"Afinal, deputado, a herança é maldita ou bendita?" Dirigida ao
então deputado do PT e hoje ministro das Comunicações, Paulo Bernardo, a
pergunta foi por ele repetida minutos depois, de forma bem-humorada, o que
descontraiu e arrancou risos da plateia formada por um grupo de sisudos
empresários reunidos em evento de premiação da Agência Estado. O ano era 2003,
início do governo Lula. A "herança" era o legado de oito anos do
governo FHC, satanizado pelo PT na campanha eleitoral do ano anterior. Os
personagens eram, de um lado, empresários desconfiados e inseguros com o que
poderia vir do governo Lula e, de outro, Paulo Bernardo, um ex-dirigente
sindical do Paraná que, junto com o ex-ministro Antonio Palocci, fora escalado
por Lula para desfazer a imagem do PT incendiário, do "sou contra tudo
isso que está aí", do partido sem proposta para governar.
Os anos passaram. Bernardo tornou-se ministro do Planejamento pouco depois
e, junto com Palocci, completou com eficiência a travessia da ponte de um PT
socialista e incendiário para a realidade da economia capitalista (que o digam
os banqueiros, que nunca lucraram tanto). A "herança", que o PT
carimbou de "maldita" nos anos de FHC, acabou "bendita" e
muito bem-vinda, tal a rapidez com que o governo petista a incorporou. E Lula
não reviu nenhuma das privatizações de FHC, como havia prometido na campanha em
2002.
O País todo assistiu a essa metamorfose petista e, com o tempo, foi se
habituando a ela. Hoje, os mais jovens chegam a atribuir à Lula realizações de
FHC, como derrubar a inflação e criar programas de transferência de renda.
Nestes quase dez anos de gestão do PT, os maiores ausentes nessa metamorfose
foram os partidos de oposição, sobretudo o PSDB, justamente quem deveria ter
todo o interesse em denunciá-la. Foi no vácuo do silêncio, da omissão, do
recuo, atuando a reboque ou na retranca, nunca no ataque, e com enorme
incompetência política que esses partidos deixaram prosperar a ideia do
"nunca antes na história deste país", de que o Brasil bem-sucedido
começou com Lula.
Após dez anos e três derrotas eleitorais para a Presidência, eles acordaram
do sono letárgico e prometem recapturar feitos do governo FHC, entre eles a
privatização. Como disse o ex-governador tucano Alberto Goldman ao repórter
deste jornal João Domingos: "Nosso desafio é mostrar que fomos tão
vitoriosos que se apropriaram de nossas ideias como se fossem deles". E
acrescenta sobre a privatização: "Só foram perceber com dez anos de
atraso, o que causou um prejuízo imenso para o Brasil".

-----

Retome o texto sobre a herança do governo FHC e dê continuidade a ele a partir da última frase. Os dados provêm de uma fonte diferente.

◆ DADOS DE ORIGEM
-----

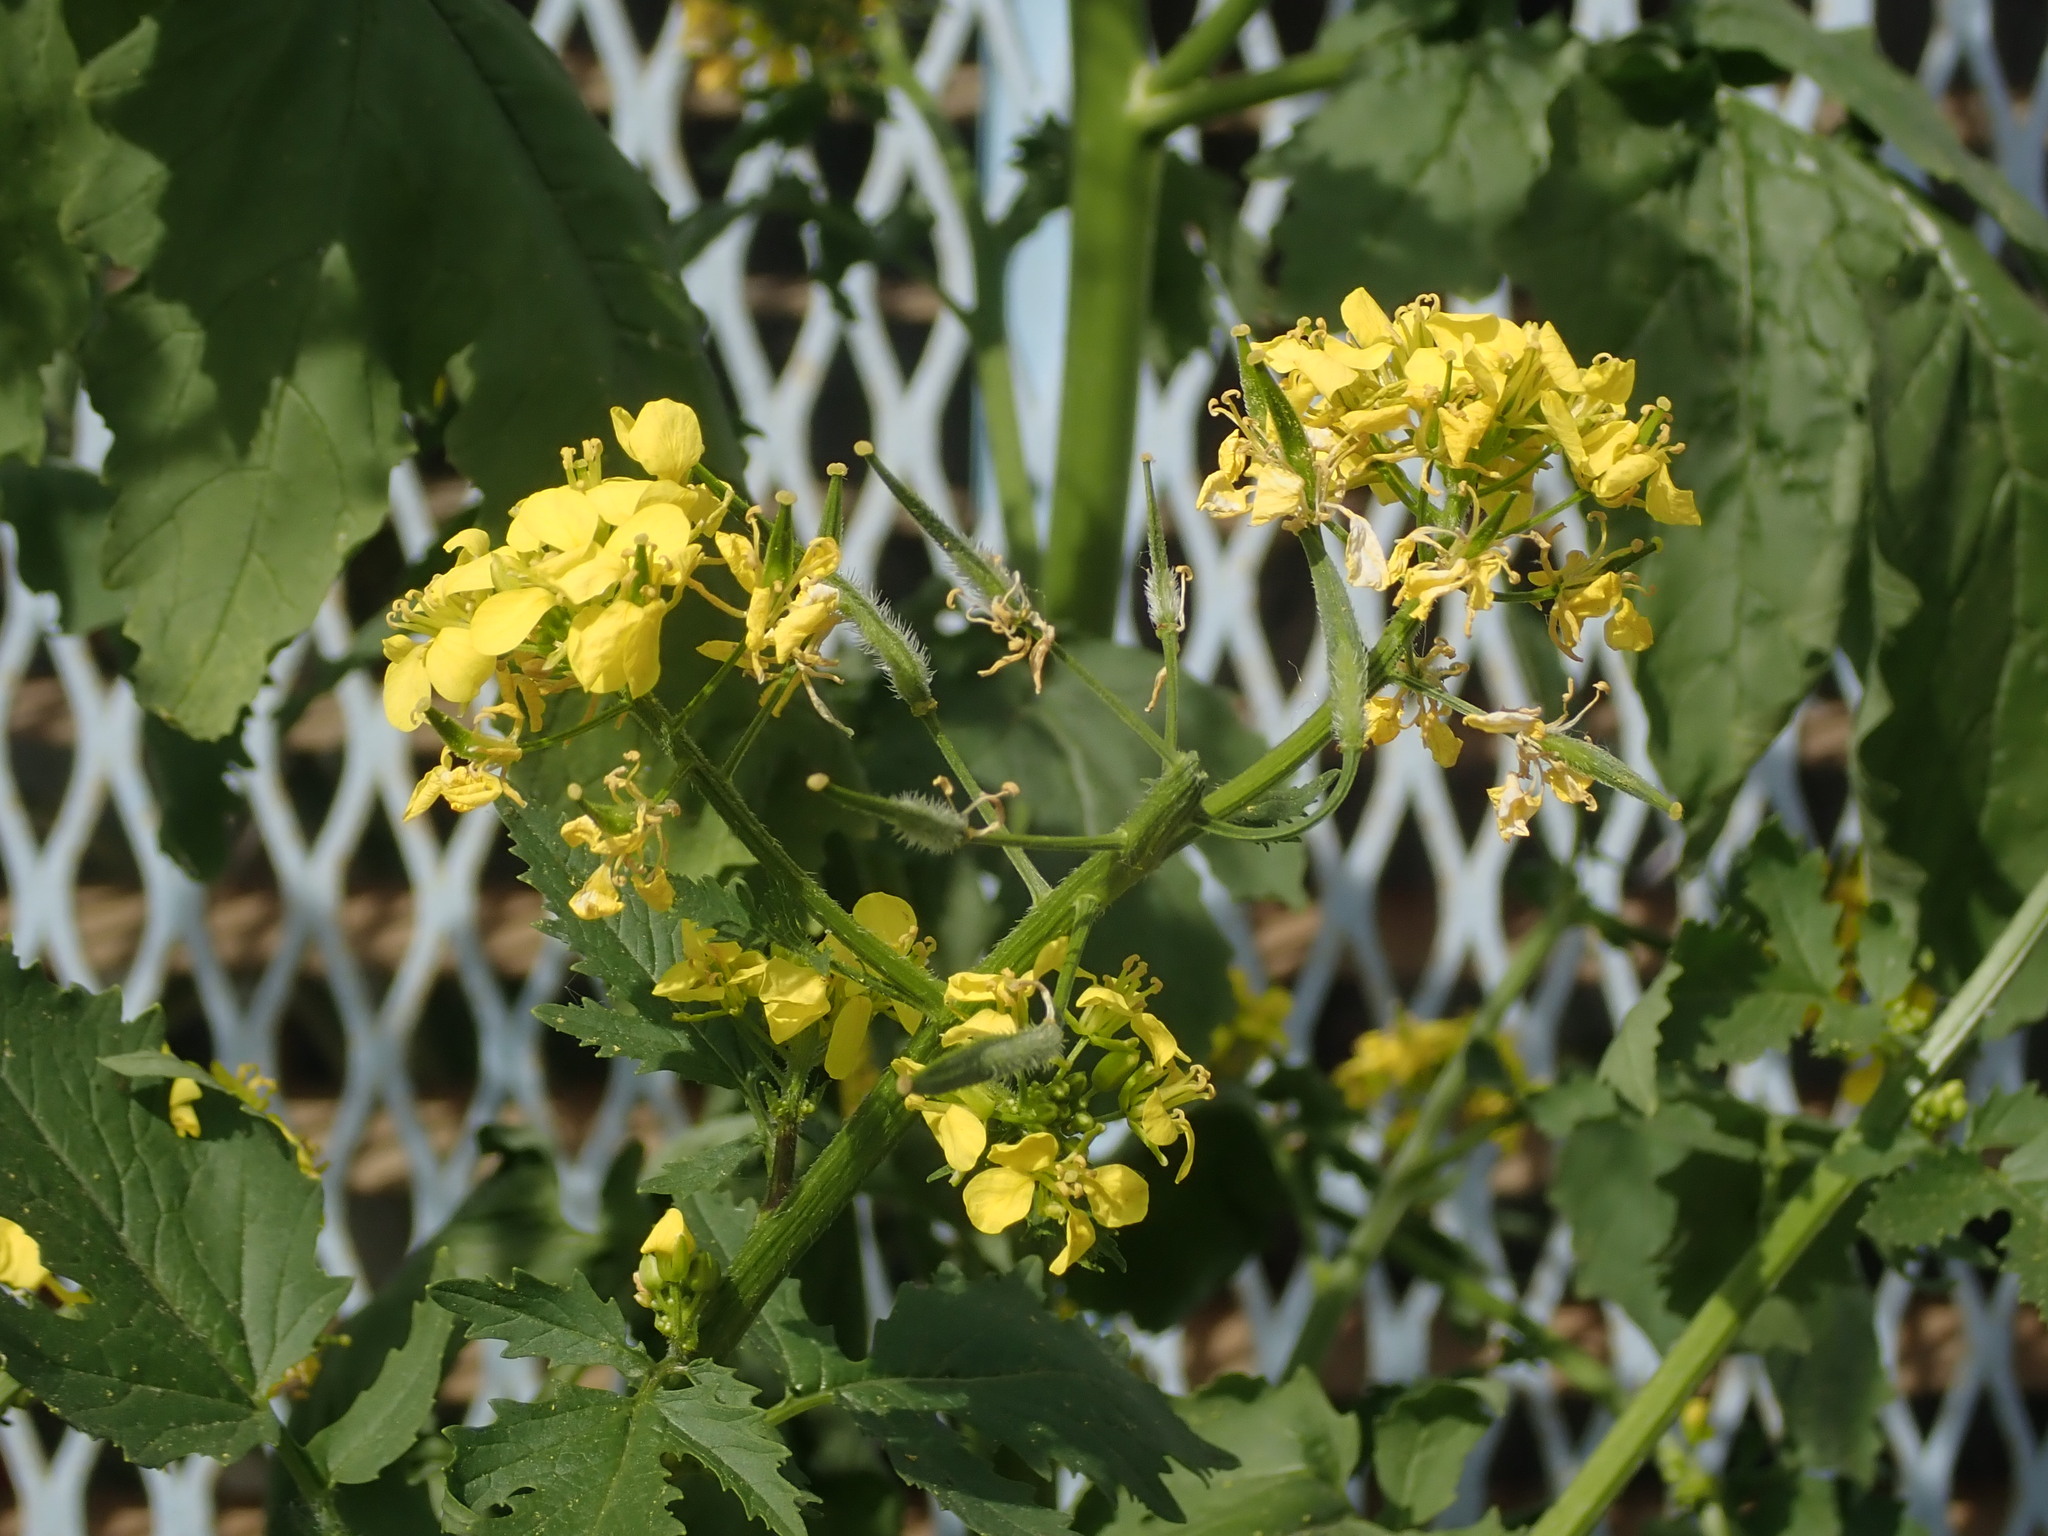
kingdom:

-----

◆ RESPOSTA
Aí está um tema em que a oposição, com armas e razão à mão, foi derrotada
por um adversário desarmado e sem lógica. A realidade provou que a privatização
nada tem de ideológico, como tentou enganar o PT no passado, e agora se rende:
vai privatizar aeroportos, portos, estradas e ferrovias. A privatização é
simplesmente a única saída para um país que não pode mais aumentar impostos,
arrecada muito, gasta mal, desperdiça, não tem dinheiro para aplicar em
infraestrutura e precisa investir, crescer e se desenvolver. E mais: economiza
dinheiro público, ao tirar dos políticos meios para fazerem proliferar
mensalões e distribuição de cargos públicos. E mais: produz benefícios para a
população com geração de empregos, renda e progresso econômico.
Apenas dois exemplos para ilustrar:
Vale: antes de privatizada, em 1997, a Vale era a 20.ª produtora de minério
de ferro do mundo; hoje é a 2.ª e a maior empresa privada da América Latina. Em
54 anos como estatal, investiu US$ 27 bilhões; em 15 anos privada, quadruplicou
esse valor. Seus 11 mil empregados de estatal saltaram para mais de 100 mil.
Entre impostos e taxas, em 15 anos a Vale recolheu ao governo 700% mais do que
nas cinco décadas de estatal.
Telebrás: o benefício da privatização é ainda mais expressivo e visível para
a população pobre, que hoje possui telefone próprio. Em 1998, quando a Telebrás
foi privatizada, o País tinha 24,5 milhões de telefones. Hoje, só de celulares,
tem 250 milhões.
Só a oposição não vê isso.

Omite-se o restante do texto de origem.